Она вышла на сцену: сплошные громадные глаза, каштановые волосы и прижатые к голове уши, – и в «Блюзовой ноте» повисла тишина сродни той, что в пустой и поджидающей могиле. На публику девушка не смотрела. На сцене, как по волшебству, материализовался стул. Джо смотрел на нее сквозь морось и луч ярчайшего света, и что-то жалило его изнутри, он потянулся за стаканом и запнулся. Девушка села. Гитара у нее была светлой. Она стала перебирать струны. Кто-то за столиком поблизости вздохнул.
Девушка пела. Как оказалось впоследствии, Джо с трудом припоминал ее пение, слова, музыку, от скорби, зубовного скрежета и печали которой так и казалось, будто крохотные человечки с крошечными ножичками забрались ему в нутро, чтобы разделать его. Она пела про какое-то место по ту сторону радуги, пальцы дразняще доискивались до печали в звучании струн, хотя нужды в том и не было: в ту ночь она была среди публики, холодными своими пальцами касалась затылков иммигрантов и одного-единственного сыщика, замершего с подвисшей в воздухе рукой, пытавшейся дотянуться до стакана. Она пела про какое-то место, где облака далеко, и, когда пела, раскрыла глаза и посмотрела в сторону бара, увидела Джо, и он увидел ее, и крохотные человечки с крошечными ножичками внутри него заработали еще усерднее, лепеча и бормоча что-то, разделывая его. Она пела о месте по ту сторону радуги, месте, куда ей нельзя пойти или откуда невозможно вернуться. Она смотрела на Джо сквозь пленку воды, и ее пальцы на струнах были сокровенным напоминанием, известном ему безо всякого напоминания. Она пела о месте по ту сторону радуги, о месте таком далеком и все же таком близком, что его почти можно рукой коснуться. Она пела… он думал, что пела она – для него, песней просила его найти ее.

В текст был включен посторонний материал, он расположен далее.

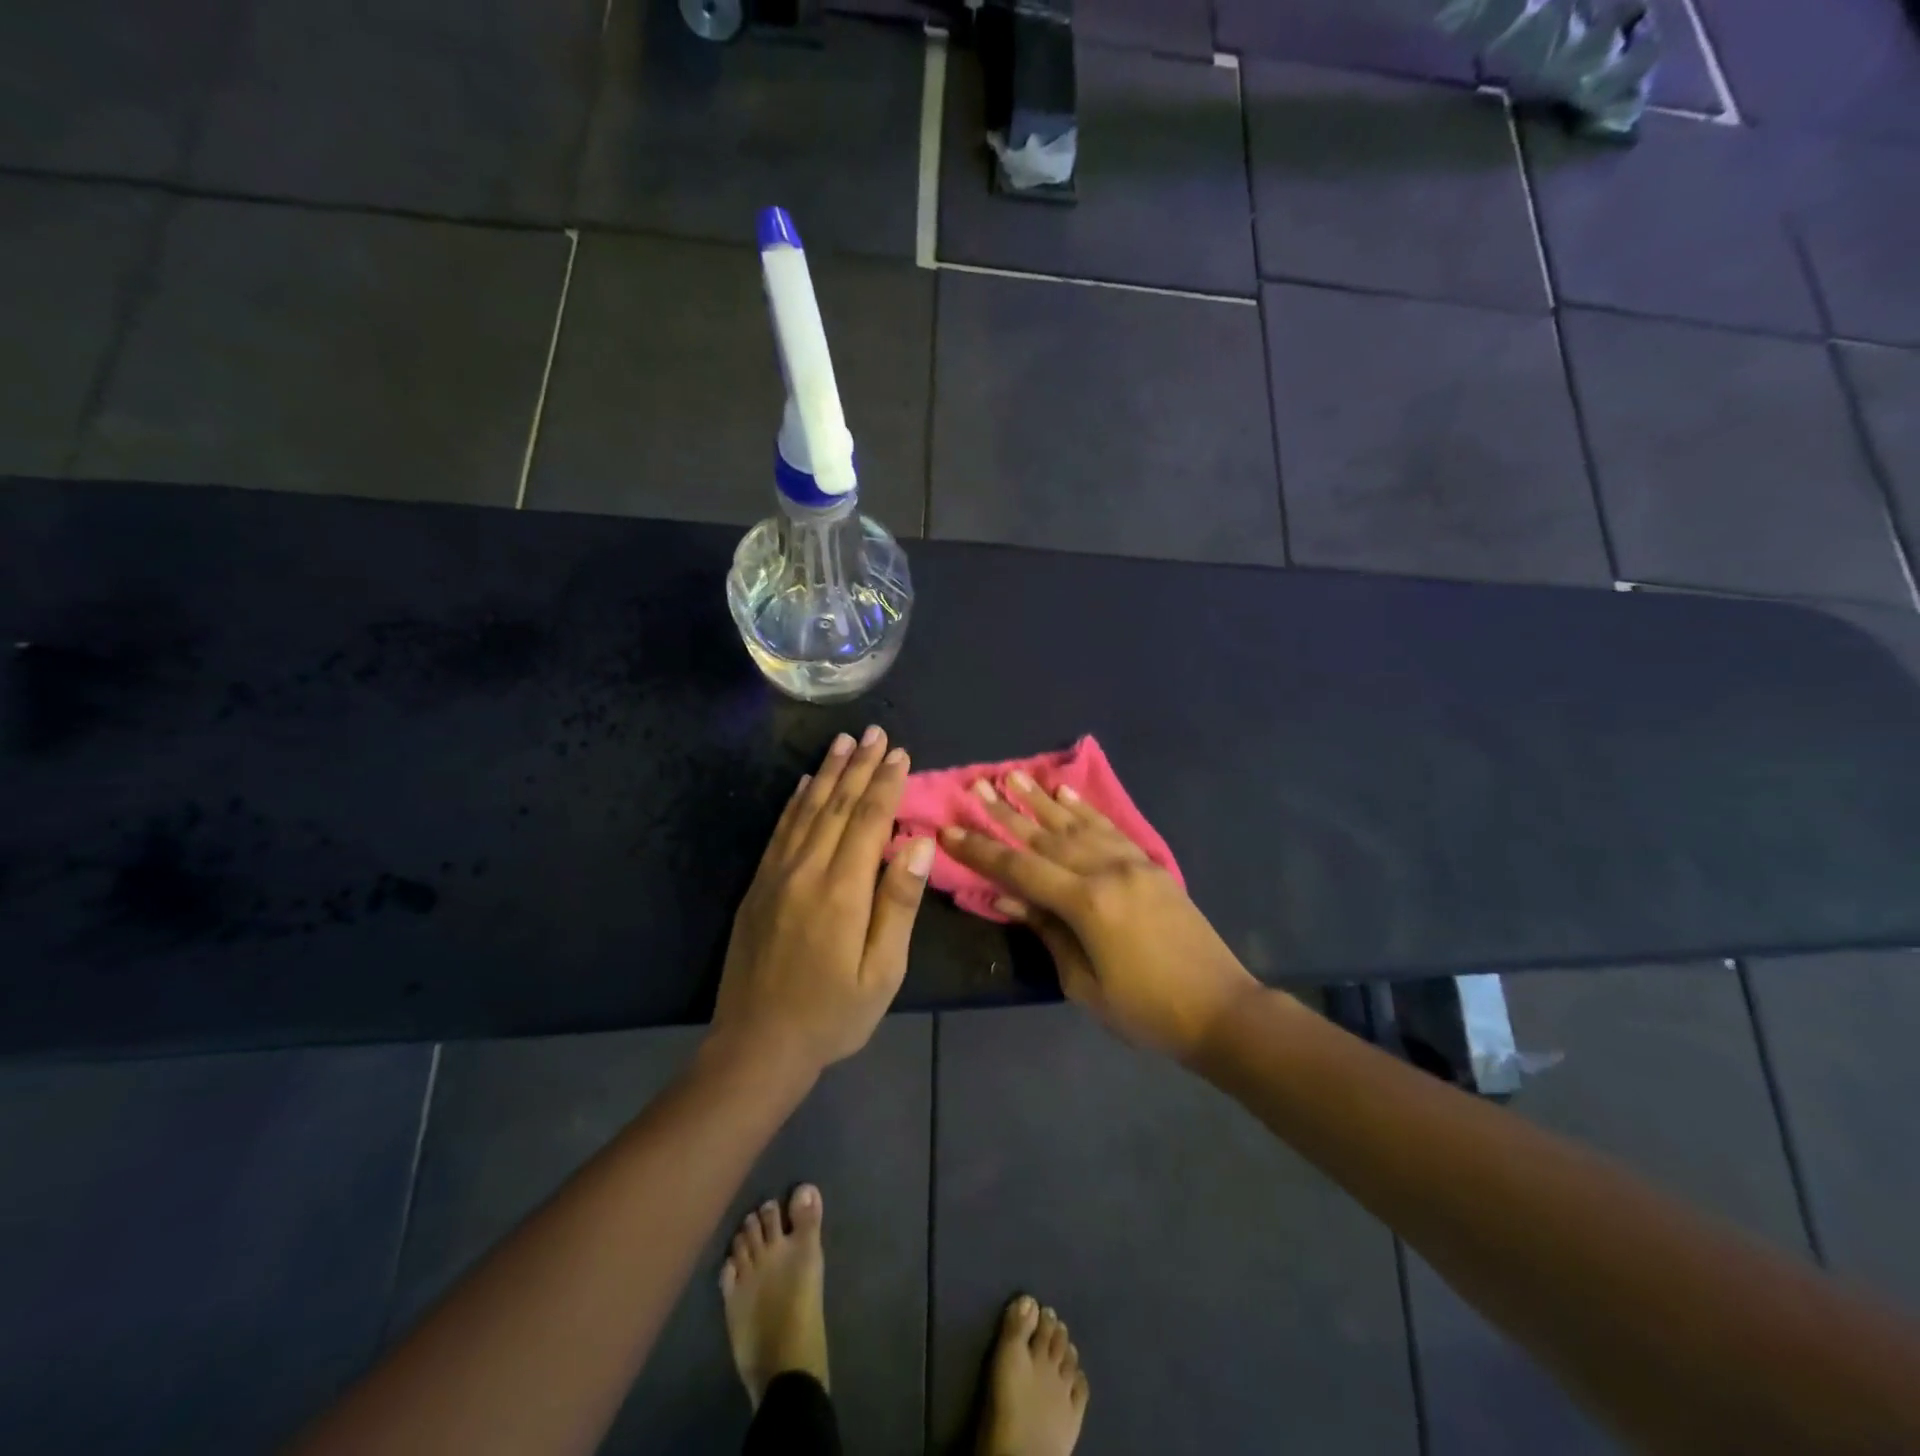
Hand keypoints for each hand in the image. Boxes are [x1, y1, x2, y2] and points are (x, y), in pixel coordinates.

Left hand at [712, 727, 934, 1075]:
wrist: (757, 1045)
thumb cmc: (833, 1013)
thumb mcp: (882, 971)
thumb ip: (898, 903)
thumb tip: (916, 844)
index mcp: (843, 890)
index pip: (868, 821)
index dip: (886, 784)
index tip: (900, 753)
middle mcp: (807, 870)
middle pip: (837, 805)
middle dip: (859, 766)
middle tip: (875, 732)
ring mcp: (777, 876)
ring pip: (806, 810)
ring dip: (827, 773)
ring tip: (843, 741)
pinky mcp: (758, 886)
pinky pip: (779, 831)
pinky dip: (794, 802)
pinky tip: (803, 784)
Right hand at [941, 774, 1257, 1063]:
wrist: (1221, 1009)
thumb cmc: (1146, 1010)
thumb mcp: (1084, 983)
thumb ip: (1047, 931)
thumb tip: (1006, 897)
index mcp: (1087, 904)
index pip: (1020, 870)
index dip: (981, 851)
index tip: (950, 829)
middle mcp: (1107, 871)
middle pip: (1045, 838)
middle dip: (1007, 814)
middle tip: (977, 787)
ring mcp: (1133, 863)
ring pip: (1077, 825)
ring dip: (1042, 801)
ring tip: (1014, 776)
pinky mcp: (1151, 866)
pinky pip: (1111, 829)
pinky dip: (1086, 810)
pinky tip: (1066, 794)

Когда пение кончилось, молчание укутало публику, словно сетью, поднимающейся из глубин моря с уловом безмолвной, одетой в серебристую чешую рыбы. Девушка позволила своей руке упасть, и последнее звучание струн повисло в воздухе, долго-долго не кончаясь. Потом она встала и исчезла за сценой, искусственный дождик перестал сыпать, чуть ярче засветили лампы, и рука Джо завершила свой путь к стакану, обхватила его, он залпом выпил виски и почувствовал жжение в глазах.
За спиной у него раздался голос:
– Так вы, значит, сыщик. – Джо повернулся. – А я Рик, – представился мужчина. На нем был белый смокинг, в руке дымилась сигарета.
– А я пьянь, – произнес Джо, и мужчина засмеялся.
– Вам представление понравилось?
– Нет.
Рик кивнул:
–
– А вы радуетесь жизни, мистер Рик?
– Радовался.
Пианист вновь заиграл. Разговор возобновился, даром что толком он и не начался. Бармен принес бутылку и стакан, безо всяких пояснений поставил их возле Рика. Тот вновь налил в стакан Джо, потом – в свой собственный.
– Что вам известно о смерти Мо, мистер Рик?
Со стороны того никакой реакции: слегка улыбнулся, головой качнул.
– Я убеждал его перестать вмешиваться – он не послушался. Мертвый однажды, мертвый дважды, кого это трогает.
– Меня.
– Значит, вы глупец.
Джо крыть было нечем – пропустим это.
– Что вам известно про Змеиные Головы, мистер Рик?